## Exercise
Please copy out the lines of the records from the start of the records through the line containing "flat with some", inclusive, keeping each line as it appears.

Dataset items:
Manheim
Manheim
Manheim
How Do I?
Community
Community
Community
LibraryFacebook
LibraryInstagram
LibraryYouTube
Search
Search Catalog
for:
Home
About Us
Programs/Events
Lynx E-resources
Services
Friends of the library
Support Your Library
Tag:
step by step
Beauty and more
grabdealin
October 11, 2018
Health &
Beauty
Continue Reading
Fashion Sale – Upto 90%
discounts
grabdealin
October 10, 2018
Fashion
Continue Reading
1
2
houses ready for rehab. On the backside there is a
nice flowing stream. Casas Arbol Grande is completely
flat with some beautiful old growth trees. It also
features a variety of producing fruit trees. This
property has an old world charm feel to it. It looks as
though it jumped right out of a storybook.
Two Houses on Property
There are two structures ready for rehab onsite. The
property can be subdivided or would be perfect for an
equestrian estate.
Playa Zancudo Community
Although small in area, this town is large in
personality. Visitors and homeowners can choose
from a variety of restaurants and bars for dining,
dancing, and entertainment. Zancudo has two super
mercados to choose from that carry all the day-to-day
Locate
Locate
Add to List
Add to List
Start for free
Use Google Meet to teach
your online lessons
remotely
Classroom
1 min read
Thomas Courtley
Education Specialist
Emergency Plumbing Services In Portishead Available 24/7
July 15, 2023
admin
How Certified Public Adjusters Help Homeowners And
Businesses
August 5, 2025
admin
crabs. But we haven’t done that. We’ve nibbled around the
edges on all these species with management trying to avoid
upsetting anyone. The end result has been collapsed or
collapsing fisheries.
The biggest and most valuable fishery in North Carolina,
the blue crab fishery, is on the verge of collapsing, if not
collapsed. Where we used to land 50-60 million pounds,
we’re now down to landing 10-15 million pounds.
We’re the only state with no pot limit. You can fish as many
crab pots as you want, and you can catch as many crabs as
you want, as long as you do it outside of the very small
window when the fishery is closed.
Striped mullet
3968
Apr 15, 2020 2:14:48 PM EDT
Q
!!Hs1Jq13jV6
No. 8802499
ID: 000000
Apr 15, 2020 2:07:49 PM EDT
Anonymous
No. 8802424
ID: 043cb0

## Problem solution
Manheim
Manheim
Manheim
How Do I?
Community
Community
Community
LibraryFacebook
LibraryInstagram
LibraryYouTube
Search
Search Catalog
for:
Home
About Us
Programs/Events
Lynx E-resources
Services
Friends of the library
Support Your Library
Tag:
step by step
Beauty and more
grabdealin
October 11, 2018
Health &
Beauty
Continue Reading
Fashion Sale – Upto 90%
discounts
grabdealin
October 10, 2018
Fashion
Continue Reading
1
2
houses ready for rehab. On the backside there is a
nice flowing stream. Casas Arbol Grande is completely
flat with some beautiful old growth trees. It also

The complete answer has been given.